◆ **WHAT THIS TASK INVOLVES**
From the records, pick out and copy each line containing "depth".

[Opening INPUT RECORDS section]

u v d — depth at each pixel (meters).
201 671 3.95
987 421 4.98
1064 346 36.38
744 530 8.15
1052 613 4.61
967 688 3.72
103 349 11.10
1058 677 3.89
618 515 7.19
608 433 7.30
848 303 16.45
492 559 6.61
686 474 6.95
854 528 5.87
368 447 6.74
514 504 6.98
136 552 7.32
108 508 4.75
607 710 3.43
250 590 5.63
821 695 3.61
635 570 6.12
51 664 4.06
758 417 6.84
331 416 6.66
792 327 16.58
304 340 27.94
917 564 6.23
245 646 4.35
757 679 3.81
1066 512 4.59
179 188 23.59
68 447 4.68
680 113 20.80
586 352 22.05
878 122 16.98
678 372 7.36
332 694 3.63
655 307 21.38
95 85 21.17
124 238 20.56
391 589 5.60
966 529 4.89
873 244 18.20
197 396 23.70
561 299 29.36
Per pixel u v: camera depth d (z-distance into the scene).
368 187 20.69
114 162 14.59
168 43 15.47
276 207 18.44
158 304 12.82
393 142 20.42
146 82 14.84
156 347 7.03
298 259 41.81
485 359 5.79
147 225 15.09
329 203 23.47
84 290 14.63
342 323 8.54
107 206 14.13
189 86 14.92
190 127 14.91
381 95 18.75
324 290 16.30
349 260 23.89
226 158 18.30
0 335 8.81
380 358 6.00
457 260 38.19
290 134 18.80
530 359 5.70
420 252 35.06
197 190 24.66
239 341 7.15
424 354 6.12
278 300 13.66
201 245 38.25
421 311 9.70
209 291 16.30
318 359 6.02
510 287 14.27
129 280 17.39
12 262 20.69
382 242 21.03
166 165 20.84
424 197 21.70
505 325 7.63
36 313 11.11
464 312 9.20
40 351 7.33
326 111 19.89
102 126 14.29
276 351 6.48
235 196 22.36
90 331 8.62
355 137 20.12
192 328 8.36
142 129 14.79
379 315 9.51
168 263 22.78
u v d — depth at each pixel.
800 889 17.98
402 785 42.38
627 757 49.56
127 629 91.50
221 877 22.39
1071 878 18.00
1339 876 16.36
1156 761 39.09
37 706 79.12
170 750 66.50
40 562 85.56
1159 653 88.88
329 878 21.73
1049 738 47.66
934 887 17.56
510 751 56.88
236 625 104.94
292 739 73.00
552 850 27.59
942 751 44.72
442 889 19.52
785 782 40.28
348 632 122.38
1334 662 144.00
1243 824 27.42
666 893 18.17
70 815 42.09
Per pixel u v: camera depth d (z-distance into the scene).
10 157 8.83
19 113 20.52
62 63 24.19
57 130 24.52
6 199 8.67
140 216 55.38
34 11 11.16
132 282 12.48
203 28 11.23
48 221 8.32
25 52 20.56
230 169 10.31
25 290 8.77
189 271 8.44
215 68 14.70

[Closing INPUT RECORDS section]

◆ **SOLUTION**
u v d — depth at each pixel (meters).
Per pixel u v: camera depth d (z-distance into the scene).
u v d — depth at each pixel.
Per pixel u v: camera depth d (z-distance into the scene).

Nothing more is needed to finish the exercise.